• [BRIEF A]
Render the sentence "My mind is such a blur that I'm not really sure why." from the blog post into Spanish.
• [BRIEF B]
Please reproduce the wording of the blog post between "I think that" and "feel wholly inadequate.", inclusive.

• [PROVIDED TEXT]
######

One of my biggest issues with modern educational philosophies is the strictness that teachers impose on their assessment strategies. Drill any teacher, and they will eventually admit that their assessment of student is wholly inadequate and subjective. But ask them to create personally individualized assessments, or to allow their students that leeway, and they'll push back with vigor. "Students aren't motivated to learn." "This is what the system requires." "You have to incentivize X for students to actually do it." "Students don't have the tools to take ownership of their own learning." At this point, I've stopped asking.

And in the same breath we talk about how improperly incentivizing activities that should be intrinsically motivated decreases both enjoyment and performance.

I love the MBA. I'm learning great things and interfacing with amazing people. But can't I decide for myself what's worth learning? And how to apply it in my life? I'm going to have to do it anyway, because that's the ultimate goal of learning, right? With so much piled on my plate, I find I'm doing homework at the expense of learning and other far more important aspects of my life. Having group meetings at the same cost. Maybe having my own business, being passionate about my own education, and other factors in my life make me unique. Maybe not. But I feel like if I had the time to do it right, and support from a professor in my own projects... instead of ones that are assigned from the outside... I'd learn far more than what I do by just going through the motions of classwork and quizzes.

That feels better. I have to get back to my homework.

Sunday, November 18

All Day Crying.

I read once that babies need to cry to work through emotional experiences... and that simply letting them cry in your arms, holding them and talking softly, without rocking or calming or using a pacifier, is the key to helping them find peace on their own and eventually grow in their emotional capacity. No matter how long it takes.

I think I'm in that place.

The last few days have been more emotionally intense than I'm really able to handle. The mix of gratitude and anxiety and faith and love and total helplessness has left me crying anytime something pushes a trigger. Sacrament meeting piano number playing "A Poor Wayfaring Man of Grief"? Crying. Emails from family and friends and random strangers? Crying. Stake Fireside? Crying. I feel like I've been crying all day.

I think that writing has taken part of the place of crying... at least the place of processing my feelings aloud. I got home tonight and my sister asked if I was okay. My only answer was, "I need to write."

And I'm crying.

My mind is such a blur that I'm not really sure why. Whether it's from being overwhelmed at the stories of faith and happiness that I've heard... or because the last few days have made me far more cognizant of the incredible pain and stress and suffering around me... or because I'm anxious about my own life and my future... or because I've seen the hand of God so clearly and unmistakeably in my life... or because I somehow feel amazingly loved and understood... or because I feel wholly inadequate.

I think my crying today was a mixture of all of them. Intense positive emotional experiences that leave me grateful and drained. Huge feelings of responsibility and empathy for others that leave me constantly pleading with God to help me become a better person and to bless the people who need it most. And inadequacy and anxiety that leave me tottering on the edge. Then anything - from a smile to a Primary song - becomes the catalyst for tears.

I talked with God and realized that I'm afraid. Mostly because I feel like I have to save the world myself (or something else just as daunting), and am completely unable to do that. He was quick to remind me that saving the world is His work and glory, and, yes, I am completely unable to do that. Which is why my job is on a far lower scale - one that's within my reach.

######

• [INPUT DATA]
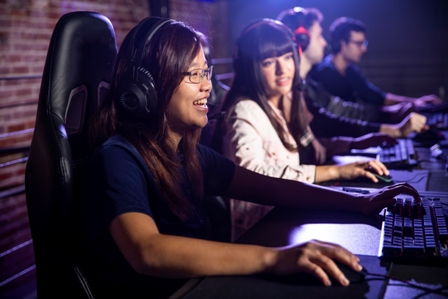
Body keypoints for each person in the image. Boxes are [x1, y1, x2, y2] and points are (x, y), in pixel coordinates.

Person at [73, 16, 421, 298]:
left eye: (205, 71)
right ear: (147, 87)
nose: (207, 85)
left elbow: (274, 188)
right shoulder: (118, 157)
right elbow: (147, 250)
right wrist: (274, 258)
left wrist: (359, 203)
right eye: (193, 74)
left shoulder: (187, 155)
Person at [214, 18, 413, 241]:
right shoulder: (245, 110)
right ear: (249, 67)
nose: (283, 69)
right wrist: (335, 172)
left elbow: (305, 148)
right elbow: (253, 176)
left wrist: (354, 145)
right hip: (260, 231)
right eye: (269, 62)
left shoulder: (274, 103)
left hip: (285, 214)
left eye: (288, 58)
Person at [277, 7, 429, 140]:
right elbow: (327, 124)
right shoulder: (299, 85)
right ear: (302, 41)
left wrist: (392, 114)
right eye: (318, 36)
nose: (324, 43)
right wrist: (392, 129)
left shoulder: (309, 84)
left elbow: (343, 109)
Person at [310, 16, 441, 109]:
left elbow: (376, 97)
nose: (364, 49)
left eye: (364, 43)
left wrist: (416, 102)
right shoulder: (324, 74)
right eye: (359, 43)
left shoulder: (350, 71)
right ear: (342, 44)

######

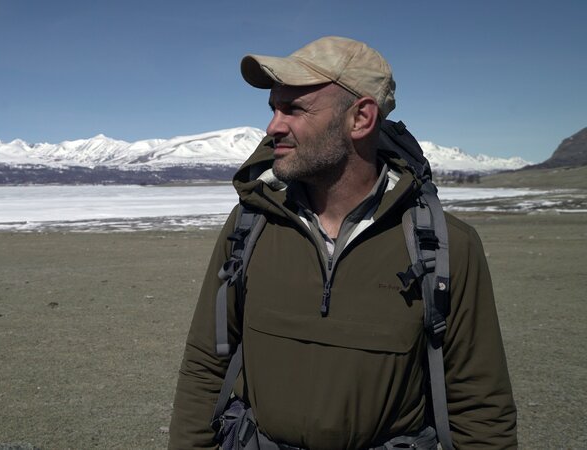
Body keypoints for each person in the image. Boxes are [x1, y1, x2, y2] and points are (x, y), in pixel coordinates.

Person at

######

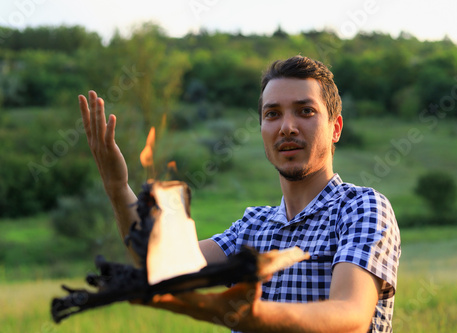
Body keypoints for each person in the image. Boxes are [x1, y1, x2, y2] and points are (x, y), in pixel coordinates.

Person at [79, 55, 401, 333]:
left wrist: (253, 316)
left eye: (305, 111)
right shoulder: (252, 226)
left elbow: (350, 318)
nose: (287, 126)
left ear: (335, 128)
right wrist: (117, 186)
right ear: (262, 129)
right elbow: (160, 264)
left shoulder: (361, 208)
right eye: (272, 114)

######

• [TASK OUTPUT A]
Tengo la mente tan confusa que no sé muy bien por qué.

• [TASK OUTPUT B]
I think that writing has taken part of the place of crying... at least the place of processing my feelings aloud. I got home tonight and my sister asked if I was okay. My only answer was, "I need to write."

And I'm crying.

My mind is such a blur that I'm not really sure why. Whether it's from being overwhelmed at the stories of faith and happiness that I've heard... or because the last few days have made me far more cognizant of the incredible pain and stress and suffering around me... or because I'm anxious about my own life and my future... or because I've seen the hand of God so clearly and unmistakeably in my life... or because I somehow feel amazingly loved and understood... or because I feel wholly inadequate.